全球化的符号学
2012-04-29陈婧
陈婧
昔者仓颉作书,而天雨粟,鬼夜哭”——文字一出,人类从此由蛮荒岁月转向文明生活。象形文字代表了人类的智慧,古埃及、古巴比伦、古印度和古代中国的甲骨文,都通过绘画图形来记事或传达讯息。
1988年,中国先锋艺术家徐冰,借鉴《康熙字典》获得灵感,用两年的时间刻了4000个谁也不认识的“仿汉字”,并将之取名为《天书》。这些仿宋代活字印刷术的“汉字”,被制成线装书和长卷,如布幔般垂挂于展厅的天花板和墙壁,让观众仿佛置身于“被文字控制的牢狱里,想阅读却又被这些伪汉字所拒绝”。《天书》在艺术界引起轰动,并获得1999年美国文化最高奖——“麦克·阿瑟天才奖”。

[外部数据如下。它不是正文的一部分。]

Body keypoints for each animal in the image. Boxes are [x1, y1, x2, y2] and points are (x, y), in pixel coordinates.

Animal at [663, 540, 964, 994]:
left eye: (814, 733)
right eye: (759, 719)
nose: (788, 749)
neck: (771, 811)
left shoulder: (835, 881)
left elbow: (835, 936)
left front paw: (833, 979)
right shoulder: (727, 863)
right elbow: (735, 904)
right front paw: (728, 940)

相对于《天书》,如今的徐冰又呈现给观众一本《地书》。20多年前的《天书》是一本包括艺术家在内谁都读不懂的书,《地书》却是一本说什么语言的人都能读懂的书。《地书》由从现实生活中搜集来的标识符号写作完成,在作者一栏,徐冰画了一副圆形边框的眼镜,这是他自己本人的标志性图形。从封面到封底,就连版权页都没有使用过传统的文字。从2003年起,徐冰持续地进行《地书》计划,他搜集研究世界各地的图标,并渐渐通过比较、整理和归类将之规格化,自行定义出一套标准系统,也因此产生了一种无国界的“图像标识语言”。

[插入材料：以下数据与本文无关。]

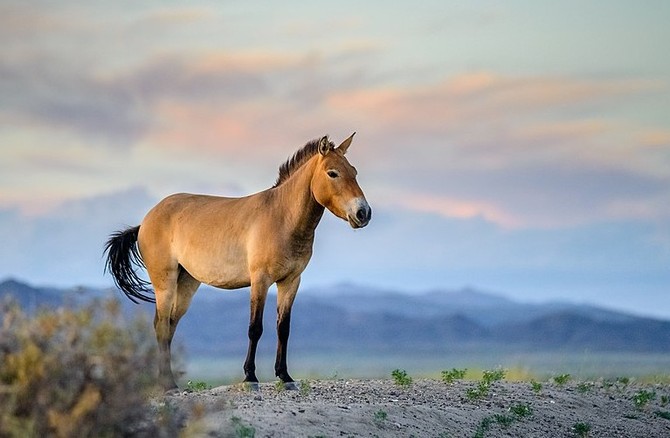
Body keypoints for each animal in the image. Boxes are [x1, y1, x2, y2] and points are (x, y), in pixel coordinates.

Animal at [103, 133, 372, 390]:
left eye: (354, 172)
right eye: (332, 173)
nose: (363, 213)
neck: (282, 217)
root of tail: (146, 220)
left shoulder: (291, 281)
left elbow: (283, 328)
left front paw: (285, 377)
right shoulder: (260, 280)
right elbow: (255, 328)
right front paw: (250, 377)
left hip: (187, 283)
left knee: (169, 326)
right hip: (165, 282)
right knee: (160, 325)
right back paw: (167, 385)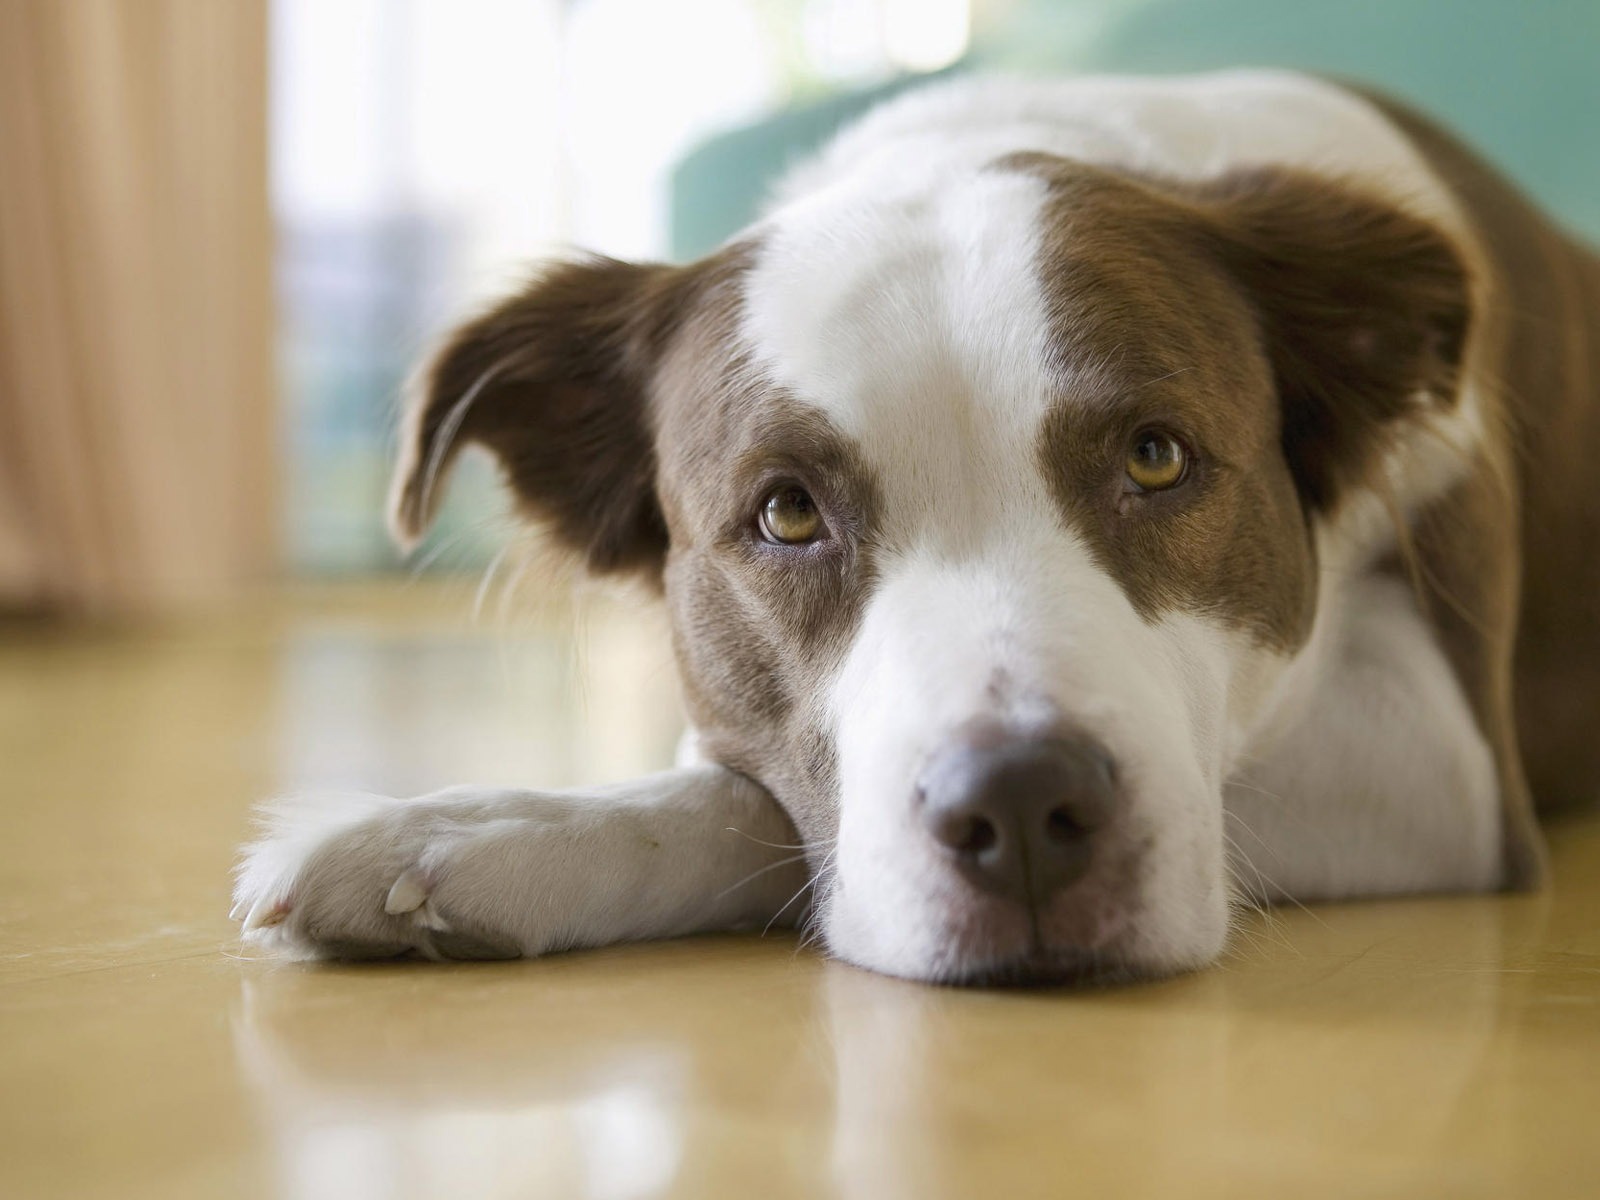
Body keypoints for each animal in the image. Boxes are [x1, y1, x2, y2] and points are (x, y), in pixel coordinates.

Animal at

这本刚出版的《地书》号称“只要有当代生活经验的人都可以读得懂”,“在任何国家出版都不用翻译”。《地书》以24个钟点为划分章节的依据,记录了都市上班族“黑先生”一天的所遇、所见、所想。早上7点,黑先生被闹钟喊醒,洗漱之后换了件衬衫去上班。到了公司,他遇到各种麻烦事,趁着老板不在,干起自己的私活。未婚的黑先生通过相亲网站,浏览起很多女孩子的资料,最后和“小兰”谈得很投机,两人下班后一起去酒吧坐坐。当黑先生回到家的时候,已经是凌晨两点了。他习惯性地打开电视,迷迷糊糊地睡着了,开始做起各种奇怪的梦。又是早上6点,老板打来电话,闹钟又响了,他必须去上班。黑先生迈出门,越走越远,回到了一个小点上,就像一个句号。徐冰曾经做过试验,如果把《地书》的故事情节用中文写出来,需要14000多字。

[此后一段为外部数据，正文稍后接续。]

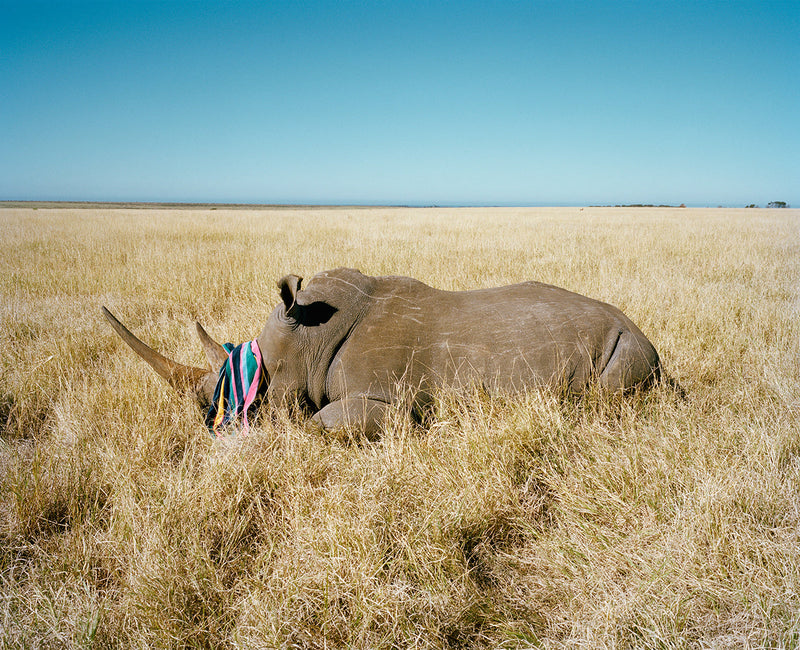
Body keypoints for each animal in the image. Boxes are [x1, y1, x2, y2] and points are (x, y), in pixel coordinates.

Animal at [101, 266, 664, 438]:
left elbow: (319, 422)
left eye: (254, 395)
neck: (309, 338)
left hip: (626, 345)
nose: (208, 425)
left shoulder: (393, 404)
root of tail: (642, 333)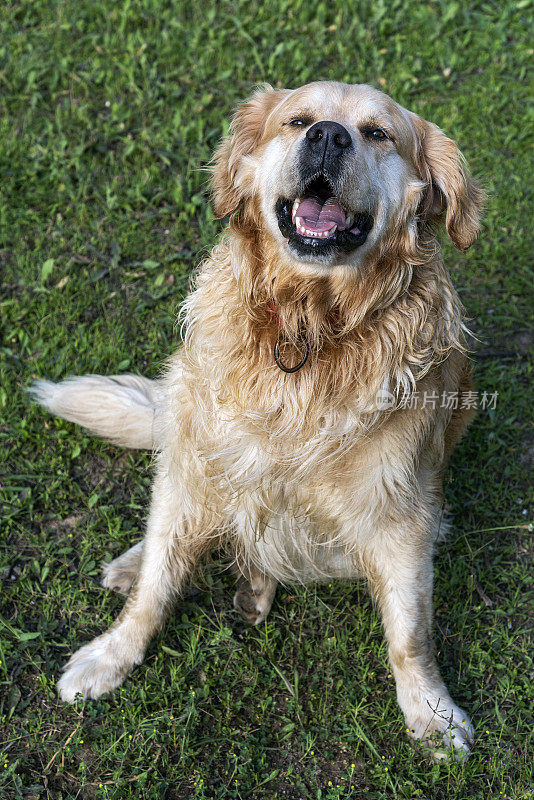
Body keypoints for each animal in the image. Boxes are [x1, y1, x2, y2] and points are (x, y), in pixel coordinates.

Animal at [32, 83, 486, 764]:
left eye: (378, 133)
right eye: (297, 120)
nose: (328, 136)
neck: (306, 327)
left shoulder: (401, 511)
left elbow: (410, 633)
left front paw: (430, 712)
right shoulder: (199, 460)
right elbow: (156, 586)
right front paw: (111, 655)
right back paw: (139, 563)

记得当年《天书》展览时,曾有老学究费尽心力想从书里找到认识的字,还是无果。现在的《地书》,不论识字与否,生活在当下的任何人,都能解读这些熟悉的图形,而后读出故事来。可能那些对文字还没有形成固定概念的小孩,比有学识的成年人,阅读起来还要快得多。忽然让人觉得,中文、英文、法文、日文、德文……这些数不清的各国语言和文字不再是那么必须,人与人之间的沟通原来可以如此轻松而有趣。从《天书》到《地书》,从否定语言文字的价值到寻求无国界的沟通,延续了徐冰长期对于符号、文字及意义之间关系的兴趣。
徐冰还制作了这样一件装置——看起来和课堂相似,两个桌子分别在一堵墙的一侧,桌子上各放着一台电脑,一侧使用电脑的人需要与另一侧的人开展一场对话。墙上有两种文字,分别代表了说不同母语的两国人。在对话中,他们可以分别使用自己的母语进行文字输入,但通过软件转换后,出现在电脑屏幕上的,是如同出现在《地书》中的符号语言。尽管“说”着不同的语言,但他们都纷纷对着屏幕会心一笑。
在《圣经》里,人类希望联合建造一座通往天堂的巴别塔。为了阻止这个计划,上帝让人类说起不同的语言,无法相互沟通,误解、分歧使大家终日吵吵闹闹,计划因此失败,人类也各散东西。弗里德曼曾经预言21世纪“世界是平的”,人类建造巴别塔的努力仿佛从未停止。今天的巴别塔就是全球化,而全球化的巴别塔并非没有代价。技术可以消弭时空的差距,却无法超越语言的隔阂。纵使互联网的普及加快了信息的传播速度、增加了信息的传播量,人类还是在各自掌握的语言范畴内利用信息。从某种程度上看,今天的互联网只是“局域网”,是语言分隔而成的割裂板块。资讯越发达,这种窘境便越发明显。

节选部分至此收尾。